Beta
ConceptsReading · ~3 min · 75 words deep

Embedding

A dense numerical vector (256 to 8192 dimensions) that captures the semantic meaning of text, images, or audio.

TL;DR

A dense numerical vector (256 to 8192 dimensions) that captures the semantic meaning of text, images, or audio.

Level 1

An embedding turns text into a fixed-size vector of numbers. Similar meanings produce nearby vectors · "dog" and "puppy" map to similar points, "dog" and "car" to distant points. Embeddings are the foundation of RAG, semantic search, clustering, and recommendations. Production embedding models: text-embedding-3-large (OpenAI), Voyage 3, Cohere embed, NV-Embed (NVIDIA).

Level 2

Modern embedding models are trained with contrastive learning: pairs of semantically related text (e.g., query and relevant doc) are pulled close in embedding space while random pairs are pushed apart. Dimensions range from 256 (fast) to 8192 (highest quality). Cosine similarity is the dominant distance metric. Good embedding models hit 70%+ MTEB leaderboard scores. Costs: $0.05-0.20/M tokens on the major APIs. Embedding a large corpus is a one-time cost; serving queries is fast and cheap.

Level 3

Training objective: contrastive NT-Xent loss or InfoNCE. Hard negative mining (sampling confusingly-similar negatives) improves retrieval quality. Dimensionality trade-offs: 1536D gives strong retrieval on MTEB but 8GB per million items in memory. Matryoshka embeddings (truncate to shorter dims at query time) give flexibility. Domain adaptation via in-domain fine-tuning improves retrieval 10-30% on specialized corpora. Evaluated with MTEB (Massive Text Embedding Benchmark) across 56 tasks.

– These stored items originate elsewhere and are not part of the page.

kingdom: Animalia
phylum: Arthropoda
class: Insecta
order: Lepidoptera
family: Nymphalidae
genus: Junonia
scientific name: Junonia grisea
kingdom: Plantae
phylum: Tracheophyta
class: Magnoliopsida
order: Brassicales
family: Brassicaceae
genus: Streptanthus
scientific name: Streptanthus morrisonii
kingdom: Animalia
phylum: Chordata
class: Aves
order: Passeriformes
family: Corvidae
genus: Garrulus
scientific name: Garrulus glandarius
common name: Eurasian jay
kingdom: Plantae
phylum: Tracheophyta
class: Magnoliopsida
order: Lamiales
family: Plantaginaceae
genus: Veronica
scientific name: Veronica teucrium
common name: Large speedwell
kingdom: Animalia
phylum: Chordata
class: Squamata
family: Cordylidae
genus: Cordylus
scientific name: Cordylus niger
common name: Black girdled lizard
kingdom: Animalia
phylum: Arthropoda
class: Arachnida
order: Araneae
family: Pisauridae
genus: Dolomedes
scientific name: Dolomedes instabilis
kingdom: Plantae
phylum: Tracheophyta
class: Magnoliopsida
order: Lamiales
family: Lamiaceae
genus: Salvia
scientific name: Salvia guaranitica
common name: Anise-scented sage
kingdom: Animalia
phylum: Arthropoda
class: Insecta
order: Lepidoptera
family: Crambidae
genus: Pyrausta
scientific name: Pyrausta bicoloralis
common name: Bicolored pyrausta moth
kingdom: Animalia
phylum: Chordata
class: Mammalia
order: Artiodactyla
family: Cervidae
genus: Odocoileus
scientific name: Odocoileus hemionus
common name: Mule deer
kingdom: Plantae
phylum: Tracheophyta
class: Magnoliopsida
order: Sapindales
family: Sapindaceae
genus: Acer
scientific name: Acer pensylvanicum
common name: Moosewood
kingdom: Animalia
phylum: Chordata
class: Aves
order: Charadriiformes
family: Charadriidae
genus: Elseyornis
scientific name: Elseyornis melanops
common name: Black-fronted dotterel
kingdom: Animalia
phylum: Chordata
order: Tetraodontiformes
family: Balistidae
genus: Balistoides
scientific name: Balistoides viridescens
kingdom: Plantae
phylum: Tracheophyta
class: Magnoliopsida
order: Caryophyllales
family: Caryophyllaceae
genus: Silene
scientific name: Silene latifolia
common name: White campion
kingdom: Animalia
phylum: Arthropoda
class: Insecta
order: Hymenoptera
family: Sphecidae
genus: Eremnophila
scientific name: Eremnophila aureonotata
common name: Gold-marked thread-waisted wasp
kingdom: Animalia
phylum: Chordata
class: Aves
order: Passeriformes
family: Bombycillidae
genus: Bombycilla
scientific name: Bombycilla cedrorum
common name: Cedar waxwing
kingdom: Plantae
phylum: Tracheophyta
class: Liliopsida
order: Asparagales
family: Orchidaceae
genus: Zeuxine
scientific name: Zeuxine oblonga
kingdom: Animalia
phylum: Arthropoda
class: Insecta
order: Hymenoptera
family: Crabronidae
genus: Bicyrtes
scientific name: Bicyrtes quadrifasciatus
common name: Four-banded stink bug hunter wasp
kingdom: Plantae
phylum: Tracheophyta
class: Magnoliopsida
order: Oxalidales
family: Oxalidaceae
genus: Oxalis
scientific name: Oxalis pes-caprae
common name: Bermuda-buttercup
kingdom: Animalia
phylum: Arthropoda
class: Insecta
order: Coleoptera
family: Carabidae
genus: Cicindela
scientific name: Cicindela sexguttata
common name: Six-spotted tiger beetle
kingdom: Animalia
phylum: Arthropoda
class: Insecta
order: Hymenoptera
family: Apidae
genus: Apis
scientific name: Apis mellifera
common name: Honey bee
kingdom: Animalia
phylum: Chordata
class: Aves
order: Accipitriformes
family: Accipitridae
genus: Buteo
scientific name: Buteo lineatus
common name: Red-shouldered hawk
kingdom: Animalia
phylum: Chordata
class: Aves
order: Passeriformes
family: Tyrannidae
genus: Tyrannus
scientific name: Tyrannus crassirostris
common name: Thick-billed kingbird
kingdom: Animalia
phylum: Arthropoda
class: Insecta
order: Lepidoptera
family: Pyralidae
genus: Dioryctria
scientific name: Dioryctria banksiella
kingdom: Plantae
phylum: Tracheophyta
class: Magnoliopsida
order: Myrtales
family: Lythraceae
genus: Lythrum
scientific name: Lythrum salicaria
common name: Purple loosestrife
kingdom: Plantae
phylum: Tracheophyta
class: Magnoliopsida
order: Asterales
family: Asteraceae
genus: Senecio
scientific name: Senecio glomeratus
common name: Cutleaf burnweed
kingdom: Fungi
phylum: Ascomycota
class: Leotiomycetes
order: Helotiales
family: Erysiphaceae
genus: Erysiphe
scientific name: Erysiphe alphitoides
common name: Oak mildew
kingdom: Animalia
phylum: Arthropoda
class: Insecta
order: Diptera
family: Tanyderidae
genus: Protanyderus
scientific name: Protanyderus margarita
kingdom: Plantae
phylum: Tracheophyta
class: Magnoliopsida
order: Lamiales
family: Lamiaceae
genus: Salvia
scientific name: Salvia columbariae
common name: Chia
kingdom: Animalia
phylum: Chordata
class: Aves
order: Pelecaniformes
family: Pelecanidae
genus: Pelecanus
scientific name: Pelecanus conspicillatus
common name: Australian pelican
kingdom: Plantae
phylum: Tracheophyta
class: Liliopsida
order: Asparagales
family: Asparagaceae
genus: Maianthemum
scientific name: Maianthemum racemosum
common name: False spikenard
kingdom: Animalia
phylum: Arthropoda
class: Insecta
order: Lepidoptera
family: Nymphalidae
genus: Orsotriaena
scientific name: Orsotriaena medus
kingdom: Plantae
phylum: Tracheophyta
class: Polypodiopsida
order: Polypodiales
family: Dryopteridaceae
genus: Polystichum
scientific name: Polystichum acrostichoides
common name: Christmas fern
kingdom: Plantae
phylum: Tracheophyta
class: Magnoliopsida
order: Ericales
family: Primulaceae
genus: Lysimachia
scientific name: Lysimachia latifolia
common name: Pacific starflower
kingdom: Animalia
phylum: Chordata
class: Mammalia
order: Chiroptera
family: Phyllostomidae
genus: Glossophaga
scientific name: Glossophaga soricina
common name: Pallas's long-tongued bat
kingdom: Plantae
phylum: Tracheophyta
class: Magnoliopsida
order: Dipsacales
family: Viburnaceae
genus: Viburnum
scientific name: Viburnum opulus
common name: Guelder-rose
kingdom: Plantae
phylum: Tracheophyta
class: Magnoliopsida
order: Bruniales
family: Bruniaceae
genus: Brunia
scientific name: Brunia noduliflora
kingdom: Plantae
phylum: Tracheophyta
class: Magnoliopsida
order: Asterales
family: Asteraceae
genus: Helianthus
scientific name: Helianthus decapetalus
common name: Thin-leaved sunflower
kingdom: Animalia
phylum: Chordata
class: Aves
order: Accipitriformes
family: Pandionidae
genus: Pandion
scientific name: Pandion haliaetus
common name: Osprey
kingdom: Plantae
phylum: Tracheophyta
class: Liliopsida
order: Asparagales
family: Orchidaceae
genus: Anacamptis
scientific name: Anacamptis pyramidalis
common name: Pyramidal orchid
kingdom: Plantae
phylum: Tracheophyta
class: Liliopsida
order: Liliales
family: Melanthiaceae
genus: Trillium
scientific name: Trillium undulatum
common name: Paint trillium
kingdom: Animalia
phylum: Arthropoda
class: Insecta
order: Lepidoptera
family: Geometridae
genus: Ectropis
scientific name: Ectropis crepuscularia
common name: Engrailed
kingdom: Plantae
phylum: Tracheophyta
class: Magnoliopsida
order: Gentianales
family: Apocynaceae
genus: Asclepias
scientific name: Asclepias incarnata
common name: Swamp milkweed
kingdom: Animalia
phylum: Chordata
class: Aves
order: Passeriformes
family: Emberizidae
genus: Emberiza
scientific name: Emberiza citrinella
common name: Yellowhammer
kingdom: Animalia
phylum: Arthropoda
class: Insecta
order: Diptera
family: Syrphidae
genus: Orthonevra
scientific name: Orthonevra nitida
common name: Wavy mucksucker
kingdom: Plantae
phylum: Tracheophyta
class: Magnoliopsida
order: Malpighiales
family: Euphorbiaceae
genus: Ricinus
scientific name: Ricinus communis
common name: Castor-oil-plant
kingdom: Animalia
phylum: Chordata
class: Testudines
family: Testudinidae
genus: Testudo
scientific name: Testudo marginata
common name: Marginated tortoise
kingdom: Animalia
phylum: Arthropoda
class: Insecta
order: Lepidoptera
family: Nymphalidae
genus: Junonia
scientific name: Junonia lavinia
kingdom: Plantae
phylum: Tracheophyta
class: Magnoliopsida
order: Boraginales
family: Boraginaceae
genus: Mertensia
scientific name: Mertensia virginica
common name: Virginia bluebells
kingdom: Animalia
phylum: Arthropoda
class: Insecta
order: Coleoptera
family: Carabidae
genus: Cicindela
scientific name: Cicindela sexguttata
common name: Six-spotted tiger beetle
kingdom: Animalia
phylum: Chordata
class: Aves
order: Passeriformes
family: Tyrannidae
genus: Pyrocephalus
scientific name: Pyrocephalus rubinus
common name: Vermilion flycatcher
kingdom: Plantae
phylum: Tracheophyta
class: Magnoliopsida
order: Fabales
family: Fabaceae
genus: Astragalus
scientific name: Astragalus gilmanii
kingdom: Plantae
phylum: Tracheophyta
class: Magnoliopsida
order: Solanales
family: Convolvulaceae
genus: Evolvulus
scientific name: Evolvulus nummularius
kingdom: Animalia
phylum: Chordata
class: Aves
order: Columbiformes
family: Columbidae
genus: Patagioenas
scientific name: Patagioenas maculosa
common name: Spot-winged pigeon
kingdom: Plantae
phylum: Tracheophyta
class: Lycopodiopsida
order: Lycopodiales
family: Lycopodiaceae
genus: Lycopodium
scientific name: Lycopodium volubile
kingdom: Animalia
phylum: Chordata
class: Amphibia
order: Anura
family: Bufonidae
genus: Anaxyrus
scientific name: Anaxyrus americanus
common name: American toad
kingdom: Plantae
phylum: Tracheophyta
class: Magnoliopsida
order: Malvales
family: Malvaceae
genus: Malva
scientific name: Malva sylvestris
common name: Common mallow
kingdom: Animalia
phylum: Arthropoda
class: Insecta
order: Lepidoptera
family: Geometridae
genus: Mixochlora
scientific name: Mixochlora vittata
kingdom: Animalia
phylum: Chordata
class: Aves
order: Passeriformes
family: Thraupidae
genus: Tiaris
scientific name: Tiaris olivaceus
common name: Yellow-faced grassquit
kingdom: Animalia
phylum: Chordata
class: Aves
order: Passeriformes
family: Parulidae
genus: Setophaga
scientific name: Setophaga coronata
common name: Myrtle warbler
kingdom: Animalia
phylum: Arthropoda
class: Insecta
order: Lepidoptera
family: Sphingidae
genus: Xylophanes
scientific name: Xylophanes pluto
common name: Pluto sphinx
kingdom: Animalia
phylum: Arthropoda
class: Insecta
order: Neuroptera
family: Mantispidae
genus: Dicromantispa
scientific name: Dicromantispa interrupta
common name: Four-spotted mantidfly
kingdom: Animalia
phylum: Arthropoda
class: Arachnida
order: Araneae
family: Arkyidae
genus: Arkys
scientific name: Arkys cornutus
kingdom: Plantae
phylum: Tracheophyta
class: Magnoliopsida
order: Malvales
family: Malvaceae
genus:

Top 2026: NV-Embed-v2 (73.7), Voyage-3 (~73), text-embedding-3-large (~70).

The takeaway for you
If you are a
Researcher
  • ·Contrastive learning with hard negatives
  • ·MTEB is the canonical benchmark · 56 task suite
  • ·Matryoshka embeddings enable dimensionality flexibility
If you are a
Builder
  • ·Use OpenAI text-embedding-3-large or Voyage 3 for most RAG
  • ·Rerank top-20 retrieved results with a cross-encoder for quality
  • ·Domain fine-tuning pays off for specialized corpora
If you are a
Investor
  • ·Embedding infra is commoditizing · pricing dropped 10× since 2023
  • ·Vector DB market consolidating · pgvector + MongoDB Atlas winning
  • ·Rerankers and hybrid search are the new premium tier
If you are a
Curious · Normie
  • ·Turns words into numbers so computers can find similar meanings
  • ·Why AI can understand "cheap phone" and match you to iPhone-SE
  • ·The foundation of AI search
Gecko's take

Embeddings are commodity infrastructure in 2026. Pick any top-5 provider and move on · the real moat is retrieval quality and reranking.

NV-Embed-v2 and Voyage-3 lead MTEB. OpenAI text-embedding-3-large is the default production choice for most teams.